Health department seeks help for Clarendon’s 7,000 mental patients
MAY PEN, Clarendon – The Clarendon health department is calling for additional mental health professionals to adequately care for the over 7,000 mentally challenged people in the parish – half of whom are schizophrenic – who visited mental health clinics in the parish for treatment last year.
Police superintendent in charge of Clarendon, Radcliffe Lewis, is also calling on government to train police officers as certified mental health professionals to alleviate the shortfall in the system.

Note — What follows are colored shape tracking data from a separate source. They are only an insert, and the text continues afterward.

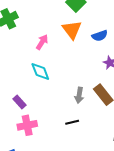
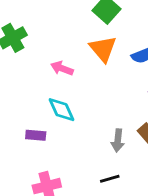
pink arrow: (42, 42) -> (62, 68), turned -98
purple rectangle: (20, 102) -> (36, 135), moved, turned -40

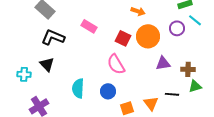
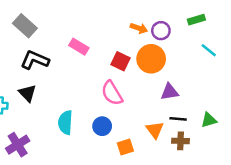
cyan line: (195, 20) -> (209, 50), moved
purple circle: (177, 28) -> (161, 31), moved
brown cross: (188, 69) -> (181, 141), moved
black line: (172, 94) -> (178, 119), moved
orange triangle: (151, 103) -> (155, 130), moved

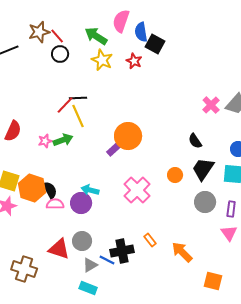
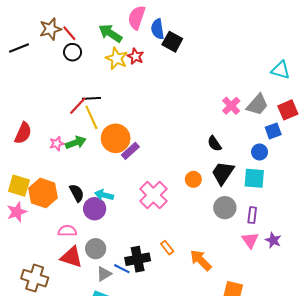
red star: (134, 61) -> (136, 56), moved
orange circle: (128, 136) -> (116, 138), moved
black semicircle: (50, 190) -> (77, 193), moved
pink semicircle: (55, 204) -> (67, 231), moved

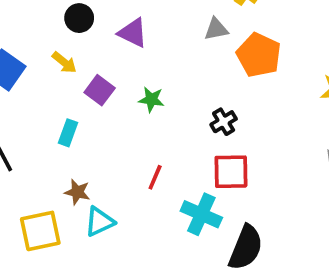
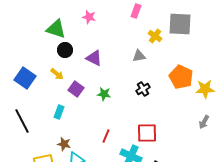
orange pentagon: (259, 55) -> (181, 77), moved
black cross: (224, 122) -> (143, 89), moved

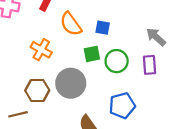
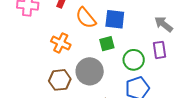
blue square: (103, 28) -> (115, 19), size x1.5
green circle: (117, 61) -> (134, 60), moved

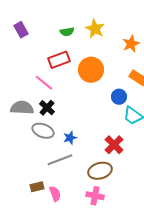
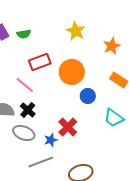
green semicircle: (67, 32) -> (24, 34), moved
blue circle: (119, 97) -> (88, 96), moved
red cross: (114, 145) -> (68, 127), moved

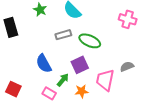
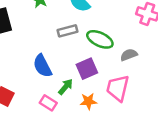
gray semicircle: (127, 67) -> (129, 55), moved

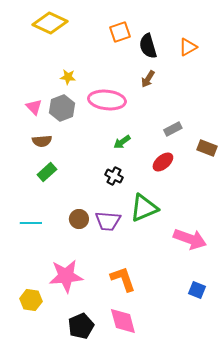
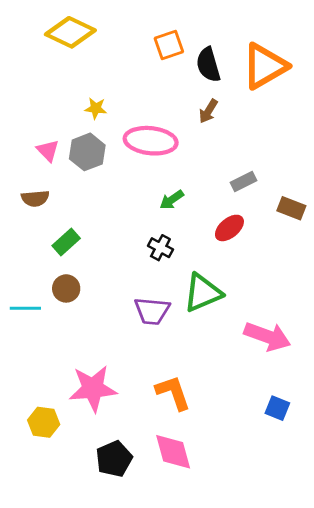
orange triangle: (188, 47) -> (265, 66), size x1.8
brown semicircle: (42, 141) -> (35, 198), moved
brown circle: (79, 219) -> (66, 288), moved
cyan line: (31, 223) -> (25, 308), moved

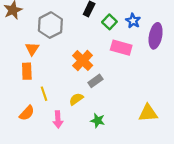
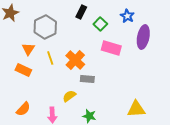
blue star: (133, 21) -> (127, 16), moved
orange rectangle: (27, 71) -> (23, 70), turned -63
gray rectangle: (95, 81) -> (87, 79), turned 40
yellow line: (44, 94) -> (50, 58), moved

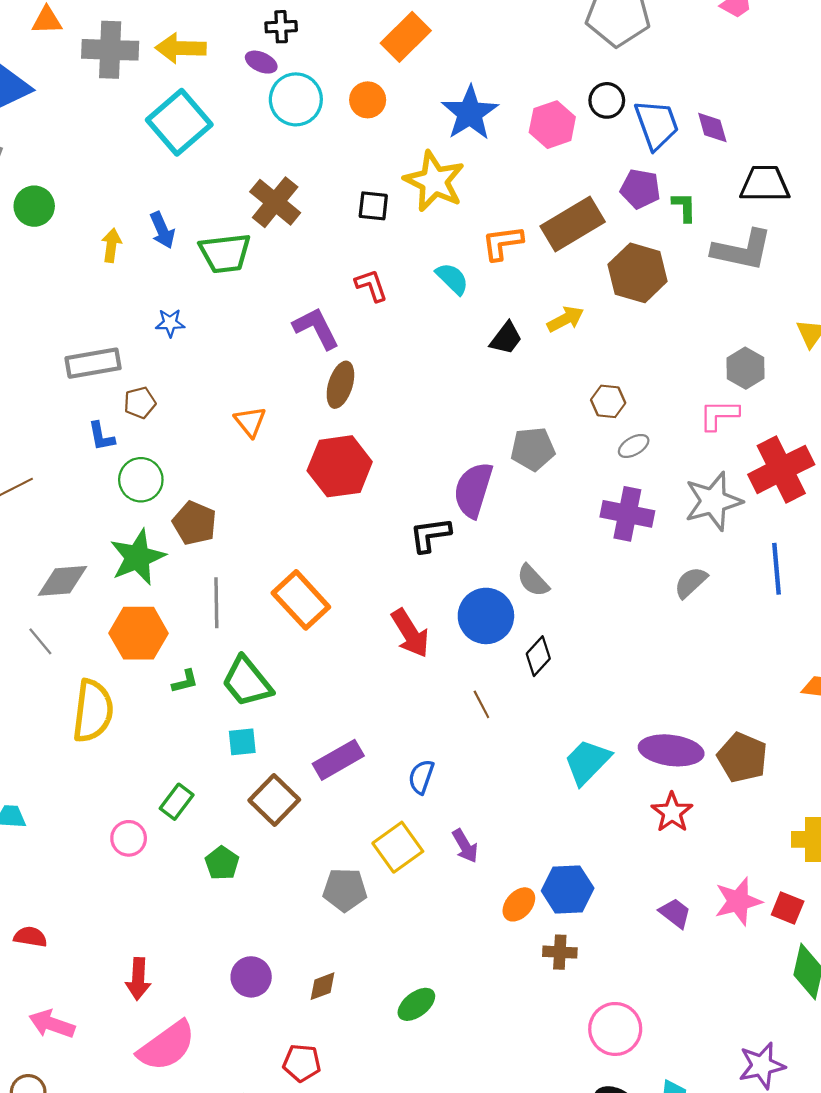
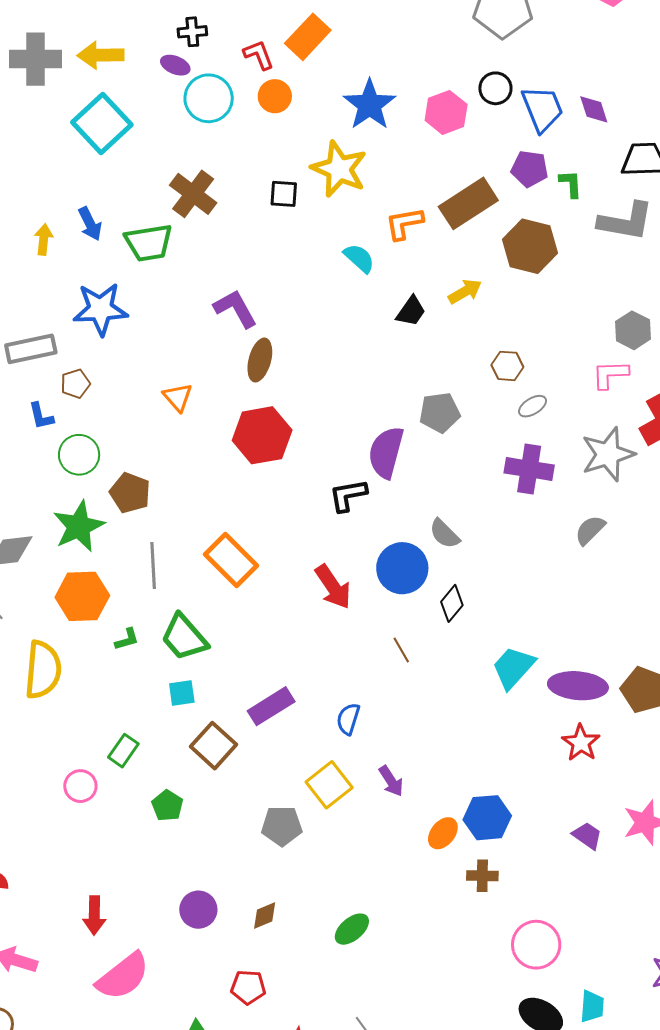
red L-shape: (371, 285) -> (259, 55), moved
blue star: (170, 323) -> (100, 309), size x2.0
cyan trapezoid: (587, 762) -> (513, 667), moved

The police say mentally ill persons living on the streets of May Pen often damage property and terrorise pedestrians.
“In 2006 we had 7,009 visits to mental health clinics for treatment, half of them were for schizophrenia, compared to 6,062 persons who were treated in 2005,” Clarendon Medical Officer of Health Dr Sonia Copeland told health workers attending the Clarendon Health Services Review at St Gabriel’s Anglican Church Hall last Wednesday.
Half of the persons – 3,659 – were diagnosed with schizophrenia, an increase of 1,140. Some 1,778 were treated for maniac depressive disorder; 991 were treated for substance abuse – an increase of 8,16l; while the remaining 113 were diagnosed with disorders of childhood /adolescence. Dr Copeland said there was a shortage of mental health workers to handle the increasing number of mental health cases.

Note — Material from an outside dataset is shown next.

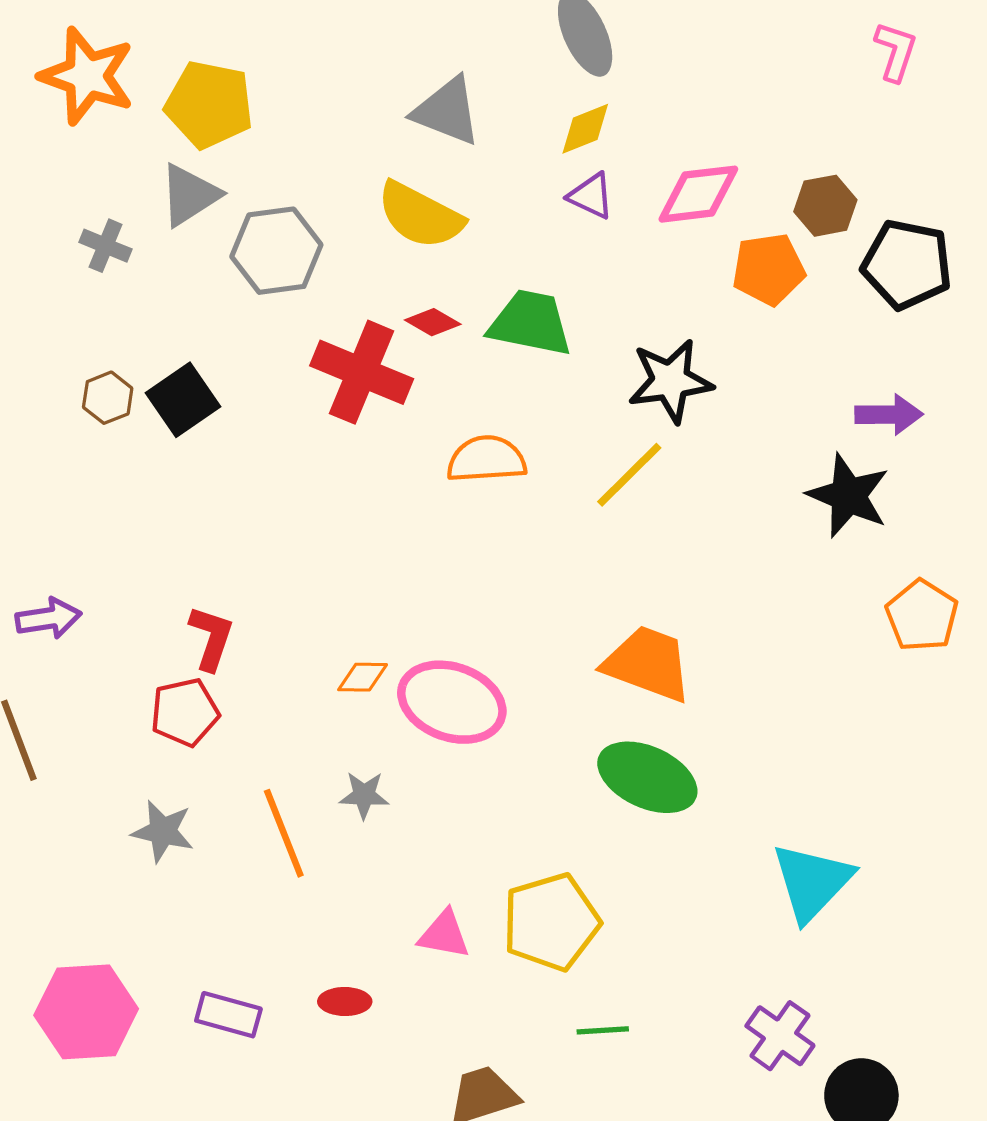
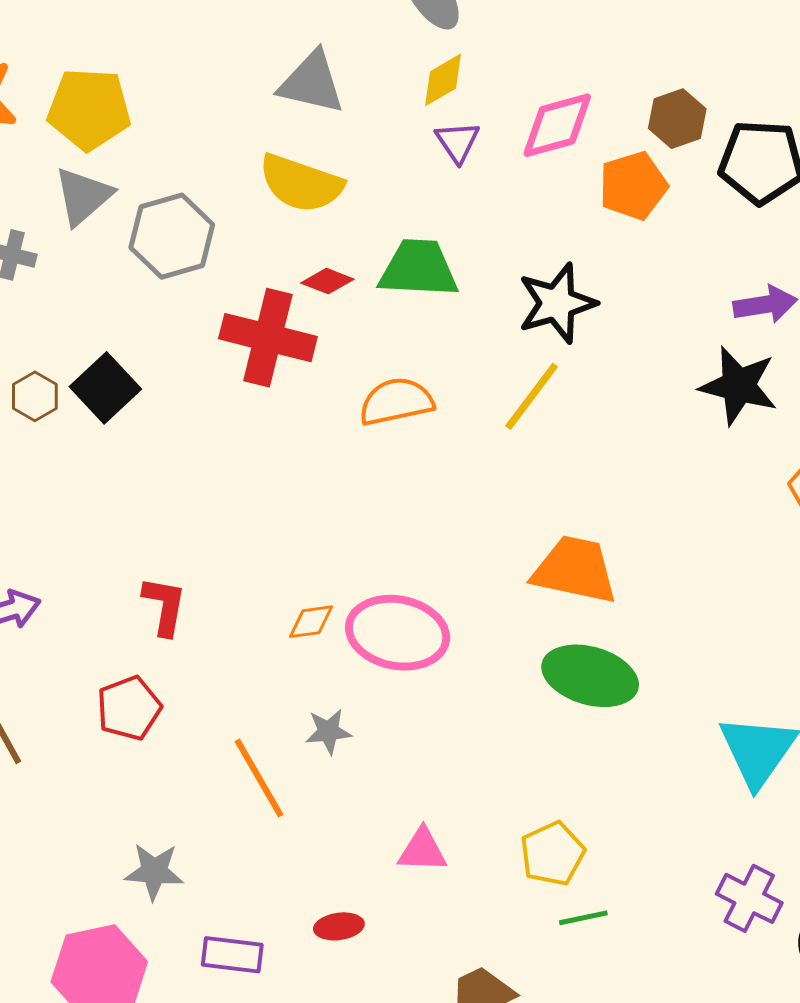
purple triangle: (591, 196) -> (458, 142), turned 39
red pentagon: (185, 712) -> (129, 708), moved
gray star: (163, 831) -> (154, 871), moved
yellow pentagon: (551, 922) -> (552, 854), moved, size x0.7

“We need more mental health professionals to work … to administer the care they (mentally ill) need,” Dr Copeland said. “We don’t have a psychiatrist based at May Pen(Hospital). We need mental health officers including psychologists and an emergency crisis outreach team to go out in the field and treat mental health people, to see that they take their medication and follow-up with the necessary mental care they desperately need.”
Superintendent Lewis confirmed the escalating number of the mentally ill, and explained that under the law, the police cannot make arrests unless these persons commit an offence, as the law determined that such persons are sick and need medical care. The duty of the police, he said, is to accompany a mental health worker to remove such persons to a medical institution.
But he outlined a case where in March, he removed a hostile mentally deranged man from Manchester Street to May Pen Hospital, but the nurse refused to accept the sick man.
Meanwhile, Ministry of Health consultant psychiatrist Dr Earl Wright endorsed the call for police training, saying that each police officer, on graduation, should have some training and an understanding of mental health illness and how to handle the problem.